2 of 2 people found the following review helpful
4.0 out of 5 stars To live or die? May 30 2007
By Johnny Heering - Published on Amazon.com
Format:Paperback|Verified Purchase
This is the second book in Edgar Rice Burroughs' "Carson of Venus" series. It picks up right where the previous book left off, with Carson Napier in the hands of his enemies. He manages to escape and reunites with his ladylove, the beautiful princess Duare. They go through many adventures in an attempt to return to Duare's hometown, eventually becoming seperated again. Carson meets another beautiful princess, Nalte, and has further adventures. Does Carson reunite with Duare by the end of the book? I won't tell, but I'm sure you can guess. This is typical Burroughs, which will appeal to people who like old fashioned adventure stories.

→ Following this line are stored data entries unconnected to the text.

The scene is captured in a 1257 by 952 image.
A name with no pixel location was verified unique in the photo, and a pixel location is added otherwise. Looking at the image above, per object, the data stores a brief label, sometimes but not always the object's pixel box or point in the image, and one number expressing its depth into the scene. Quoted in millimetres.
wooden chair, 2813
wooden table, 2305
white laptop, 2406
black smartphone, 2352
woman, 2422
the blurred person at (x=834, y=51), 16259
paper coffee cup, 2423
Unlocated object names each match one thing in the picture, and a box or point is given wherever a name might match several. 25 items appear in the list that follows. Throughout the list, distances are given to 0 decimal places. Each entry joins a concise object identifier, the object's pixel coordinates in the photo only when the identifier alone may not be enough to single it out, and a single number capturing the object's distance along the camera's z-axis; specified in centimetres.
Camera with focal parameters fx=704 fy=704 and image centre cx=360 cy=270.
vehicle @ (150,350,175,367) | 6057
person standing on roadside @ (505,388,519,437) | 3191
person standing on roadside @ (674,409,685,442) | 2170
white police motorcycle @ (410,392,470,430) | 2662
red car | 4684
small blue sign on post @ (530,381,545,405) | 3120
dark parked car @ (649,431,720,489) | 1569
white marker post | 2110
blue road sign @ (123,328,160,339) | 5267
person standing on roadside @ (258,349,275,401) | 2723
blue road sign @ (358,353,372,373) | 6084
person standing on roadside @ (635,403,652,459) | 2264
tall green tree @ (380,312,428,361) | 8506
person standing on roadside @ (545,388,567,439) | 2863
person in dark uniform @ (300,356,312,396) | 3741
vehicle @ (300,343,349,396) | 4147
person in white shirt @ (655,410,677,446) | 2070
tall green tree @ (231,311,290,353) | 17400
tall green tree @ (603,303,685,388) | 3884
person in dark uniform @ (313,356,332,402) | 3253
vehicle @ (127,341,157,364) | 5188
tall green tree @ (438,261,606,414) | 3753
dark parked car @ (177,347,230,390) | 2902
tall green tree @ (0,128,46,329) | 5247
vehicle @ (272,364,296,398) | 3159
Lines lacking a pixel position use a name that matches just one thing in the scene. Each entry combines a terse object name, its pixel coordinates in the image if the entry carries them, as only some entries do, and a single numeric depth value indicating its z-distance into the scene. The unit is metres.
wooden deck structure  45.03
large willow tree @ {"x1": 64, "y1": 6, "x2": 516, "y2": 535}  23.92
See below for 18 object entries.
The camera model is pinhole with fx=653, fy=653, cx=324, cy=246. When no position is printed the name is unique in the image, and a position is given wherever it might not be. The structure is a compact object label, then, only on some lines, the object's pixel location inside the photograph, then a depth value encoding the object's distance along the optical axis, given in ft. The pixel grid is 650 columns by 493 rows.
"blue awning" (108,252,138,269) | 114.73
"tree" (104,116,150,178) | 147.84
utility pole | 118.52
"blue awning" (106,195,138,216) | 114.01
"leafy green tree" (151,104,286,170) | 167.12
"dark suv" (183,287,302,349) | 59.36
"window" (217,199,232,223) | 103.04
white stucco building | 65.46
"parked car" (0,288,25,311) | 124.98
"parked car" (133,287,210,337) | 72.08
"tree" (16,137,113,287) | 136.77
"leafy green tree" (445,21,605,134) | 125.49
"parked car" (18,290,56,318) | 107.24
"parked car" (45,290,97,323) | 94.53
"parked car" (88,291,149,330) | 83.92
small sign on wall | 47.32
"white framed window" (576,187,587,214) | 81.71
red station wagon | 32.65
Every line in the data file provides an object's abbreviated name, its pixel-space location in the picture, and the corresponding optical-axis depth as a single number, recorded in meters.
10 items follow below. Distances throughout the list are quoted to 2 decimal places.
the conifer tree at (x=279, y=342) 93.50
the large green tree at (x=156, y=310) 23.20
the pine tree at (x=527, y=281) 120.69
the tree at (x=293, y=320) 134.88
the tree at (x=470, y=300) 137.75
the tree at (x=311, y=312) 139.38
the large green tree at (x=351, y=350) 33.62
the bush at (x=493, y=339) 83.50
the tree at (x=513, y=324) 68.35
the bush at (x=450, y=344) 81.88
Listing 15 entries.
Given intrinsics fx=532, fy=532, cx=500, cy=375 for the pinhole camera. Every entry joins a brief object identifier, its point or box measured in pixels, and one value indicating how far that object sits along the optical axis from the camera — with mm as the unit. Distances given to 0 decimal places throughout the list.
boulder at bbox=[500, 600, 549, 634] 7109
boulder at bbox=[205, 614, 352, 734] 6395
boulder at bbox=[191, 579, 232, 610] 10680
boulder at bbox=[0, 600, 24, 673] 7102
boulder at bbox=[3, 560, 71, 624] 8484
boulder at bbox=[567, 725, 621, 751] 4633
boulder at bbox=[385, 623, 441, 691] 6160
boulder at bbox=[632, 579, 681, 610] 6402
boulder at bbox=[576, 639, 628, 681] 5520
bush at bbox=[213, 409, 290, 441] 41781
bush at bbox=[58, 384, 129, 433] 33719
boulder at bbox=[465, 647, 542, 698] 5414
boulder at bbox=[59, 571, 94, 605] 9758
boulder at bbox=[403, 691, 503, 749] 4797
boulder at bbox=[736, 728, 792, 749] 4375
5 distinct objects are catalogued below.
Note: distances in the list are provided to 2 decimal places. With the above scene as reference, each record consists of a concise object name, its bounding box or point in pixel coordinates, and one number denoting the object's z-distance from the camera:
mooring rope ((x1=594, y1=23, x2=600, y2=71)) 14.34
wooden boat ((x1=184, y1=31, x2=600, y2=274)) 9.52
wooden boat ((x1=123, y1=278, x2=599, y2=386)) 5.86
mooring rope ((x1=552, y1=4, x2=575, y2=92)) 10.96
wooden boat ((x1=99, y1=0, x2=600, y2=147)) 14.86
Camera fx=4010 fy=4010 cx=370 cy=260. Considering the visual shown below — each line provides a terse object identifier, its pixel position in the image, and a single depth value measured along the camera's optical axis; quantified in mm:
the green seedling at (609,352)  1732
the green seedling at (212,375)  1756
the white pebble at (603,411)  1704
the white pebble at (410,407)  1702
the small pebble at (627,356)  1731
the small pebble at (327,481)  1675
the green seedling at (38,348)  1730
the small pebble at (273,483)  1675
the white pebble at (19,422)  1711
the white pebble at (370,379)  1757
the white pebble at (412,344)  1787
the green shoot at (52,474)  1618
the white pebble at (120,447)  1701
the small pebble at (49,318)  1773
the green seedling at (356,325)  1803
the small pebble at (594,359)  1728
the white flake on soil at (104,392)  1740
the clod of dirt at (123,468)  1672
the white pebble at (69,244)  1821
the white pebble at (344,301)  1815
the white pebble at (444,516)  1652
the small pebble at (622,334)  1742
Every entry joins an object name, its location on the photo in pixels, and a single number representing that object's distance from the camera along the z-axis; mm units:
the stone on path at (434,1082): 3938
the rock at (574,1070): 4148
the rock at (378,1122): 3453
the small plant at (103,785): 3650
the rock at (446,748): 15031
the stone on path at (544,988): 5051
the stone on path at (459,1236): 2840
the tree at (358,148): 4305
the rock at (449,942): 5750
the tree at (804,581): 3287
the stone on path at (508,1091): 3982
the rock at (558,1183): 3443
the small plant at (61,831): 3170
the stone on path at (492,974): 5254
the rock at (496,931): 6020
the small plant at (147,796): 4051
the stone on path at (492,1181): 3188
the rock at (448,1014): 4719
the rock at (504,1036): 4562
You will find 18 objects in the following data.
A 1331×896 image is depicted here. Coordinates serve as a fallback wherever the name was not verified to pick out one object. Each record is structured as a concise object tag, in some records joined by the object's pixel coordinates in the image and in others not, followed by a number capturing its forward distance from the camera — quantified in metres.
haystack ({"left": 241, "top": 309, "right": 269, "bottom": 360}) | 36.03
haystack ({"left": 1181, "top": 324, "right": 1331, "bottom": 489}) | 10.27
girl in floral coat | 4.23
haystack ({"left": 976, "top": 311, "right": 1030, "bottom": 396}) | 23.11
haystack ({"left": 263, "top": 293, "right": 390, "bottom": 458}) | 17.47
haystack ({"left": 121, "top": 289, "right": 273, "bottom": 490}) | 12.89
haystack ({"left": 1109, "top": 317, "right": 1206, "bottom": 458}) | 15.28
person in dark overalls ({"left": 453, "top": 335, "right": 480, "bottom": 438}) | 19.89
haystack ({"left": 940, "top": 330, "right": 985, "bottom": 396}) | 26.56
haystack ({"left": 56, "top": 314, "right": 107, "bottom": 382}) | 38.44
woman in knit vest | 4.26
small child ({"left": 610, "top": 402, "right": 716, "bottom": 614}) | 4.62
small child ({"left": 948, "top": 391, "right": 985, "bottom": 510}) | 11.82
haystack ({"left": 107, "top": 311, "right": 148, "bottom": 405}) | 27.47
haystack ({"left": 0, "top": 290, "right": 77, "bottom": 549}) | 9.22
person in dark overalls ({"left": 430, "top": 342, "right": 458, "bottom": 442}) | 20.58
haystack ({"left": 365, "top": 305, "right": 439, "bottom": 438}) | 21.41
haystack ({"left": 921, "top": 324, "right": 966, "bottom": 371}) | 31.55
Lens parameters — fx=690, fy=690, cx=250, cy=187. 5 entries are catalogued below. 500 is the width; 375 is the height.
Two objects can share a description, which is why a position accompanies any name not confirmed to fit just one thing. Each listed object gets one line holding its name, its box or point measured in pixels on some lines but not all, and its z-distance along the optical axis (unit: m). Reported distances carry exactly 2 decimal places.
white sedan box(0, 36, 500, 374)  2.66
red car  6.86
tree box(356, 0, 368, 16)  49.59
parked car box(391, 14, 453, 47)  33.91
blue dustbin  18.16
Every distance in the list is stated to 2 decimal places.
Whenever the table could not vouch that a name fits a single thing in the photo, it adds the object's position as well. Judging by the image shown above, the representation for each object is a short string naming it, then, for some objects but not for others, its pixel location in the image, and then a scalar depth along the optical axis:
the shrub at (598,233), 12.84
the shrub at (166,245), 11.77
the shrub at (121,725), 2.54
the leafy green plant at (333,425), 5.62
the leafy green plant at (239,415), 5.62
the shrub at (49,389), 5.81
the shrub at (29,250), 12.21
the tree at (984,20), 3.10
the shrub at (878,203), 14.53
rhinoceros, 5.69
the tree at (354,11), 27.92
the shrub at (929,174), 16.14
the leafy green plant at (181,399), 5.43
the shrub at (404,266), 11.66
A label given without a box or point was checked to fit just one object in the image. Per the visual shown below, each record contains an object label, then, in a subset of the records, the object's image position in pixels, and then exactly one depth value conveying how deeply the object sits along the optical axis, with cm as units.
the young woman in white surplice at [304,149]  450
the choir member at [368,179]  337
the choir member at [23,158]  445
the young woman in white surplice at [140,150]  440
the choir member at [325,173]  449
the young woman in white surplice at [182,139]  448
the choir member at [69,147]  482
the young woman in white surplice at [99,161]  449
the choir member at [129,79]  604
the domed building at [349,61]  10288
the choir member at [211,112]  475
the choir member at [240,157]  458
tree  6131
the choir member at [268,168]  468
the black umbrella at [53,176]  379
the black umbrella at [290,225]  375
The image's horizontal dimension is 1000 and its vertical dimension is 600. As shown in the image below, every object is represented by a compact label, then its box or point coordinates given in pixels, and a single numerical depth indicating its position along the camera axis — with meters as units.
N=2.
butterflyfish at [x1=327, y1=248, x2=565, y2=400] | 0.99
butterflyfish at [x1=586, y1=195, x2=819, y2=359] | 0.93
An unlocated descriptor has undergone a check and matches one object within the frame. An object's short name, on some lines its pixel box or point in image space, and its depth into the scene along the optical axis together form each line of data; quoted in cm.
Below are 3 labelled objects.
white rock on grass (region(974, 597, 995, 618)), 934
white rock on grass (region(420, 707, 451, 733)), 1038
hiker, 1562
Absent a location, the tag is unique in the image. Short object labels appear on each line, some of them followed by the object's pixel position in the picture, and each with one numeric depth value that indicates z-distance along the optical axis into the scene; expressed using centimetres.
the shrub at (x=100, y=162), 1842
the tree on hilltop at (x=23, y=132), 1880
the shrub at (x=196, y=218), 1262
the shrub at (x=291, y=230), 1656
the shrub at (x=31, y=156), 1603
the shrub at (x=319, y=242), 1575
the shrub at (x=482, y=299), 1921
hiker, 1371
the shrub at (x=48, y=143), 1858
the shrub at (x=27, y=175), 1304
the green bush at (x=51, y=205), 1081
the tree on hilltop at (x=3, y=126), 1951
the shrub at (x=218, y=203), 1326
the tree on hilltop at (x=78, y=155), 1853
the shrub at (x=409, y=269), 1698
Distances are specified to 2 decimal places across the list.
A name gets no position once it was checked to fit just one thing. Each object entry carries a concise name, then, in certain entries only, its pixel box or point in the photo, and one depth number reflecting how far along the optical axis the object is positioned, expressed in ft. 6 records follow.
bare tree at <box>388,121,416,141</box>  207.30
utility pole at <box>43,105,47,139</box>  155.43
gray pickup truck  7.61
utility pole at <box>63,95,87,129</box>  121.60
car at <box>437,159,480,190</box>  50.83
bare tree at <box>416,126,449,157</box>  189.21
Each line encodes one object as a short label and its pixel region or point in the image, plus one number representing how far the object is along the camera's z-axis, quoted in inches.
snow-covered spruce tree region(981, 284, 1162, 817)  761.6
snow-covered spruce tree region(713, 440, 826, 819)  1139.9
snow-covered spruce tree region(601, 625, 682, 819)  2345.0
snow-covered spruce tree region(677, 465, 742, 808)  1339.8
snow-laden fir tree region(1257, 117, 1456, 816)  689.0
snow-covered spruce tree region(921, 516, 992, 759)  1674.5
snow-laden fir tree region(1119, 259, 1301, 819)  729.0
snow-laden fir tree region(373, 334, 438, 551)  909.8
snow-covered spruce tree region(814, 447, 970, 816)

1 of 1 people found the following review helpful
5.0 out of 5 stars Another great story from the master. Oct. 29 2002
By A Customer - Published on Amazon.com
Format:Mass Market Paperback
Very entertaining storyline. Gives the reader another chance to imagine an adventure on one of our sister planets. After reading the horrible end to the Martian series, anything would be good. But this storyline is good enough to stand alone.
4.0 out of 5 stars Good Burroughs Pulp Fiction Jan. 28 2013
By Amazon Customer - Published on Amazon.com
Format:Kindle Edition|Verified Purchase
Burroughs did a great job of setting up another world with it's own unique parameters, dangers, culture, etc. The adventure was awesome, the love story was trite, the action was strong. Perfect pulp fiction.